# WHAT THE EXERCISE ASKS
In this exercise, the entries below include pictures. Repeat exactly the lines from the line with "<49,99,51,107> (left, top, right, bottom; pixels)" to the line with "Annotated regions visible in this slice (semi-automatically", including both, but without the pictures.

# MATERIAL PROVIDED
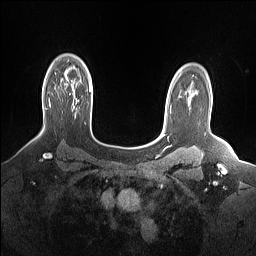
Breast MRI (dynamic contrast-enhanced), one axial slice. Position 113 of 160 along the scan axis. Dynamic contrast-enhanced series, time point 2 of 7 at this slice position (early post-contrast). 1.5 T. TE 1.4 ms, TR 5 ms. 1.15 mm slice thickness. 256 × 256 image matrix, field of view 330 × 330 mm. Female patient.
Annotated regions visible in this slice (semi-automatic segmentation, software-assisted and operator-edited):
- enhancing-tissue mask used for the functional tumour volume (all voxels passing the contrast-enhancement thresholds inside the analysis volume; usually the tumour): bounding box <49,99,51,107> (left, top, right, bottom; pixels)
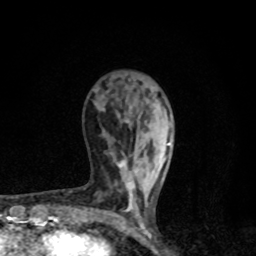
Breast MRI, one axial slice. Position 31 of 80 along the scan axis. Cropped to one breast. Dynamic contrast-enhanced series, time point 2 of 8 at this slice position (early post-contrast). 1.5 T. TE 4.2 ms, TR 7 ms. 2 mm slice thickness. 256 × 256 image matrix, field of view 145 × 145 mm. Female patient.
Annotated regions visible in this slice (semi-automatically segmented with operator editing):
- enhancing-tissue mask used for the functional tumour volume (all voxels passing the contrast-enhancement thresholds inside the analysis volume; usually the tumour): bounding box <119,139,172,228> (left, top, right, bottom; pixels)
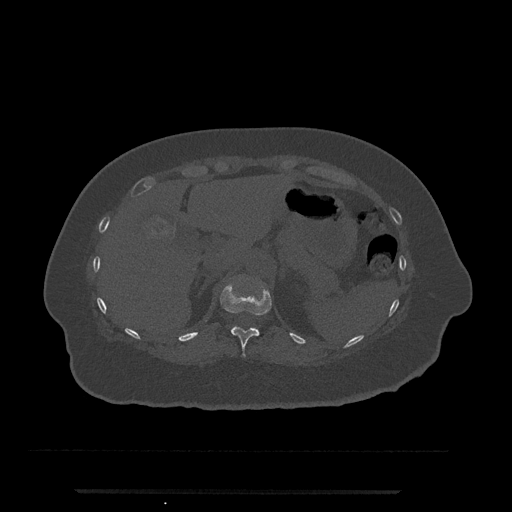
CT including the spine, one axial slice. Slice 216 of 797 in the series (ordered by position). 120 kVp. Bone window (W 1800 / L 400 HU). 512 × 512 image matrix, field of view 440 × 440 mm. Patient: female, 51 years. From the clinical record (not read from this slice): primary cancer: neuro; vertebrae with lytic lesions (as recorded): T8.
Outlined on this slice (semi-automatic segmentation, software-assisted and operator-edited):
- T11 vertebra: bounding box (x1, y1, x2, y2) in pixels: (220, 285, 272, 357)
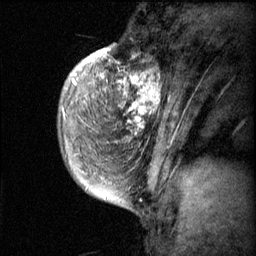
Breast MRI (dynamic contrast-enhanced), one sagittal slice; slice 14 of 60 in the series (ordered by position); dynamic contrast-enhanced series, image 2 of 3 at this slice position (ordered by acquisition); 1.5 T; TE 4.2 ms, TR 11.1 ms; 2 mm slice thickness; 256 × 256 image matrix. Female patient, age 50 years.
Structures marked on this image (semi-automatic segmentation, software-assisted and operator-edited):
- analysis volume of interest (the breast-tissue region the enhancement analysis was run in; not a lesion): bounding box <82,56,168,143> (left, top, right, bottom; pixels)
- tumour enhancement mask (voxels above the 70 % enhancement threshold inside the analysis volume of interest): <82,56,163,143>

# OUTPUT
- enhancing-tissue mask used for the functional tumour volume (all voxels passing the contrast-enhancement thresholds inside the analysis volume; usually the tumour): bounding box <49,99,51,107> (left, top, right, bottom; pixels)
Breast MRI, one axial slice. Position 31 of 80 along the scan axis. Cropped to one breast. Dynamic contrast-enhanced series, time point 2 of 8 at this slice position (early post-contrast). 1.5 T. TE 4.2 ms, TR 7 ms. 2 mm slice thickness. 256 × 256 image matrix, field of view 145 × 145 mm. Female patient.
Annotated regions visible in this slice (semi-automatically segmented with operator editing):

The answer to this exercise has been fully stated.